### Your task
Echo back the lines starting at the line containing "Buy plants from RHS Plants and support the" and running through the final line, with both of those lines included.
===== Source material =====
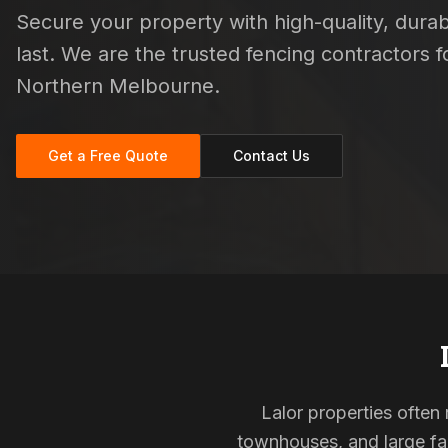
Secure your property with high-quality, durab
last. We are the trusted fencing contractors
Northern Melbourne.
Get a Free Quote
Contact Us
Lalor properties often 
townhouses, and large fam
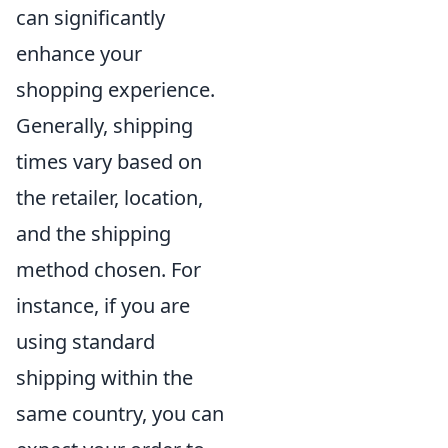
can significantly
enhance your
shopping experience.
Generally, shipping
times vary based on
the retailer, location,
and the shipping
method chosen. For
instance, if you are
using standard
shipping within the
same country, you can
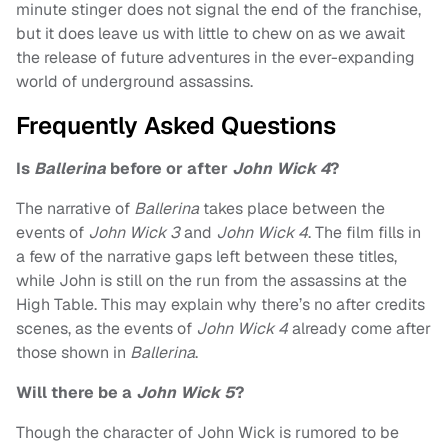
minute stinger does not signal the end of the franchise,
but it does leave us with little to chew on as we await
the release of future adventures in the ever-expanding
world of underground assassins.
Frequently Asked Questions
Is
Ballerina
before or after
John Wick 4
?
The narrative of
Ballerina
takes place between the
events of
John Wick 3
and
John Wick 4
. The film fills in
a few of the narrative gaps left between these titles,
while John is still on the run from the assassins at the
High Table. This may explain why there’s no after credits
scenes, as the events of
John Wick 4
already come after
those shown in
Ballerina
.
Will there be a
John Wick 5
?
Though the character of John Wick is rumored to be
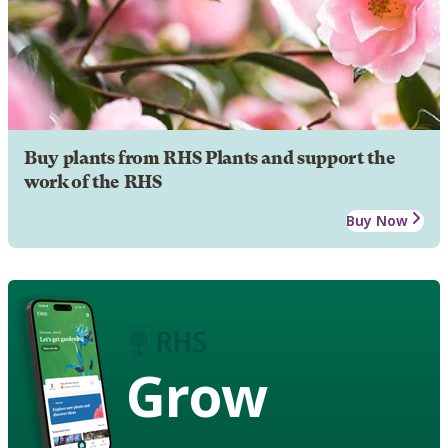
Buy plants from RHS Plants and support the
work of the RHS
Buy Now
Grow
=====
### Response for this exercise
Buy plants from RHS Plants and support the
work of the RHS
Buy Now
Grow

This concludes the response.